Basil’s ability to alleviate the pain and itching caused by bee or insect stings is probably due to these properties.

You can apply basil oil to the affected area or chop or chew a basil leaf and apply it to the bite for immediate relief.

16. Calming Bath Basil oil or leaves can be added to your bath, along with a cup or two of Epsom or Himalayan Pink Salt, which is known to reduce anxiety.

Your skin will remain soft, supple, and free of acne and other skin infections thanks to its antiseptic properties.

17. Ease Clog
Lady breathing in steam

The well established cure of steaming the face to ease blockage has been utilized to improve wellbeing for millennia – by Hippocrates, the dad of medication; by the Romans in antiquity; also, by the local individuals of North America.

Add a little new or dried basil to your steam and you’ll be expanding its decongestant powers.

The plant’s regular allergy medicine and pain relieving properties will make them feel improved in no time.


18. Natural Body Deodorant Because antiperspirants and deodorants contain so many harmful chemicals, you should avoid using them for your own health and the environment.

That doesn’t mean you have to go about your day smelling like old gym socks; there are plenty of natural ways to get rid of body odor, and eating more basil is one of them!

That’s right—herbs like basil, parsley, mint, sage, and rosemary are said to naturally eliminate odors from the body.

Here, you’ll find a lot more natural and healthy ways to get rid of body odor.

19. Lower Blood Pressure A monitor reading of the patient’s blood pressure In the United States, one in three adults have high blood pressure. The majority of these cases are thought to be caused by a poor diet.

Basil extract has been shown to lower blood pressure, albeit briefly, which is good news for basil growers everywhere.
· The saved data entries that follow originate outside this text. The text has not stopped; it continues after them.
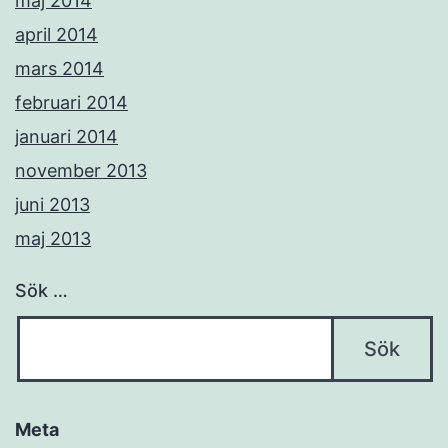
maj 2014
april 2014
mars 2014
februari 2014
januari 2014
november 2013
juni 2013
maj 2013
Sök …
Meta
However, combining it with these 21 other foods and beverages on a regular basis may just make all the difference in your health.


20. Regulate Blood Sugar One of the most important keys to better health is knowing how to keep your blood sugar in check, and basil may just be able to help you do this.

It has been demonstrated that basil, particularly Holy basil, an Asian variety that is distinct from the sweet basil that is typically used in Italian cooking, lowers blood sugar levels in both healthy laboratory animals and diabetic humans.